PHOTO CHARLES LOMODONG, ARCHIVES AFP

Agence France-Presse
JUBA

Le gouvernement sud-soudanais a sommé mardi toutes les entreprises privées et ONG opérant dans le pays de cesser d'employer sous un mois des étrangers et de les remplacer par des citoyens sud-soudanais, selon une circulaire officielle.

Le ministre sud-soudanais du Travail, Ngor Kolong Ngor, «ordonne à toutes les ONG et compagnies privées» opérant au Soudan du Sud de «notifier à tous les étrangers travaillant pour elles, à tous les postes, de cesser de travailler sur le champ à partir du 15 octobre», selon cette circulaire datée du 12 septembre et publiée mardi dans les annonces légales de la presse locale.

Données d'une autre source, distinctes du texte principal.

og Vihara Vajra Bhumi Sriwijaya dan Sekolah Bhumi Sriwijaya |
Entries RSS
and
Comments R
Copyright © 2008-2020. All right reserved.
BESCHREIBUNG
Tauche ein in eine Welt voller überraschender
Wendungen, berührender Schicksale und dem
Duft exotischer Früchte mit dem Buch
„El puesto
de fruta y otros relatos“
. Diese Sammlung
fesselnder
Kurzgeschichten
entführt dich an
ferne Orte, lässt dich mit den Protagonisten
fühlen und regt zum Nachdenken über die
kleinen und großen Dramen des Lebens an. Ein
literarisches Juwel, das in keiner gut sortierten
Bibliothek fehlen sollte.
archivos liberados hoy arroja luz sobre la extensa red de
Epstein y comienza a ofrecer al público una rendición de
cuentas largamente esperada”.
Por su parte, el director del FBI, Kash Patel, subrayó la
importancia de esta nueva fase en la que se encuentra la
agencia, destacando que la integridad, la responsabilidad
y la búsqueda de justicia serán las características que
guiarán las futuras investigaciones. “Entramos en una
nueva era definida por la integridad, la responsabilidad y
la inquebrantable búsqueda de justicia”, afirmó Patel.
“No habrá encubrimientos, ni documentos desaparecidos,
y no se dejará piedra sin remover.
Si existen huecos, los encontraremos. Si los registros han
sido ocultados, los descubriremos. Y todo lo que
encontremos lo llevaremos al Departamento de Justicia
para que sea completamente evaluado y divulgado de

«Ce préavis d'un mois commence le 15 septembre 2014 et prend fin le 15 octobre», poursuit la circulaire.

«Il est demandé à toutes ces institutions, entreprises et entités commerciales de publier les postes vacants de directeurs exécutifs, chefs du personnel, secrétaires, responsable des ressources humaines, chargés des relations publiques, chargés des approvisionnements/logisticiens, personnels d'accueil, agents du protocole et réceptionnistes», ajoute le ministre.

«Via le bureau du directeur général du Travail au ministère, ces postes doivent être pourvus par des citoyens sud-soudanais compétents», selon la circulaire.

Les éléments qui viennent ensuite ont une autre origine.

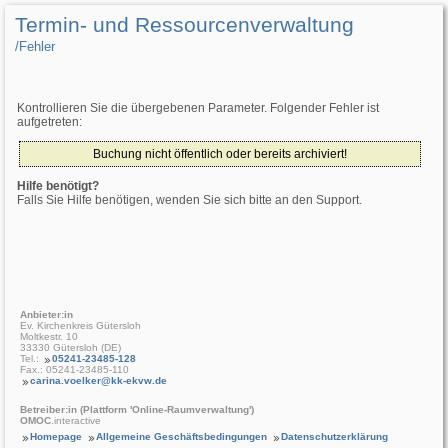
Termin- und Ressourcenverwaltung
/­Fehler
Kontrollieren Sie die übergebenen Parameter. Folgender Fehler ist
aufgetreten:
Buchung nicht öffentlich oder bereits archiviert!
Hilfe benötigt?
Falls Sie Hilfe benötigen, wenden Sie sich bitte an den Support.
Anbieter:in
Ev. Kirchenkreis Gütersloh
Moltkestr. 10
33330 Gütersloh (DE)
Tel.:
05241-23485-128
Fax.: 05241-23485-110
carina.voelker@kk-ekvw.de
Betreiber:in (Plattform 'Online-Raumverwaltung')
OMOC
.interactive
Homepage
Allgemeine Geschäftsbedingungen
Datenschutzerklärung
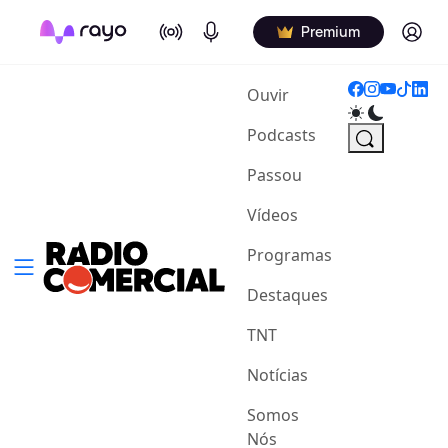
On Air
Podcasts
Log in
Premium
(current)
Ouvir
Podcasts
Passou
Vídeos
Programas
Destaques
TNT
Notícias
Somos
Nós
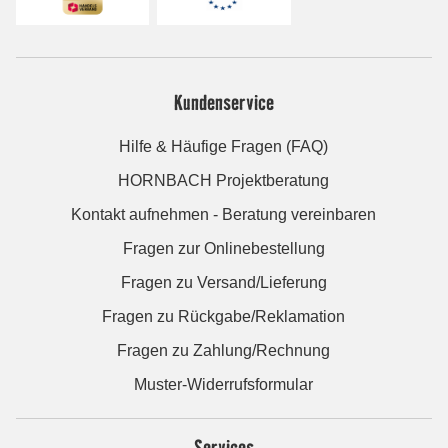
Kundenservice
Hilfe & Häufige Fragen (FAQ)
HORNBACH Projektberatung
Kontakt aufnehmen - Beratung vereinbaren
Fragen zur Onlinebestellung
Fragen zu Versand/Lieferung
Fragen zu Rückgabe/Reklamation
Fragen zu Zahlung/Rechnung
Muster-Widerrufsformular
Services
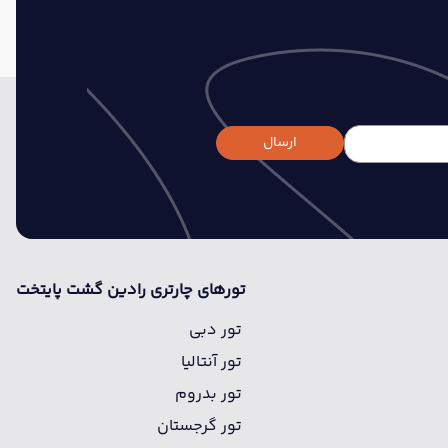
ارسال
تورهای چارتری رادین گشت پایتخت
تور دبی
تور آنتالیا
تور بدروم
تور گرجستان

Le Soudan du Sud, plus jeune nation du monde, a proclamé son indépendance le 9 juillet 2011, sur les décombres de décennies de guerre meurtrière et destructrices contre Khartoum.

Il a replongé le 15 décembre dernier dans un sanglant conflit opposant les troupes loyales au président Salva Kiir, à celles mutinées fidèles à son ancien vice-président Riek Machar, sur fond de rivalité entre les deux hommes à la tête du régime et de rancoeurs ethniques entre les deux principaux peuples du pays dont sont respectivement issus les deux hommes.

Les combats, accompagnés de massacres ethniques, ont fait des milliers voire des dizaines de milliers de morts et chassé plus de 1,8 million de Sud-Soudanais de chez eux.

Le pays est menacé par la famine, selon l'ONU et les agences humanitaires, et une partie de la population dépend des ONG pour se nourrir. Il manque cruellement de main-d'oeuvre qualifiée.

Malgré d'importantes ressources pétrolières, l'économie du jeune pays, dépourvu d'industrie et véritables infrastructures, et qui peinait à décoller après l'indépendance, a été sévèrement affectée par le nouveau conflit.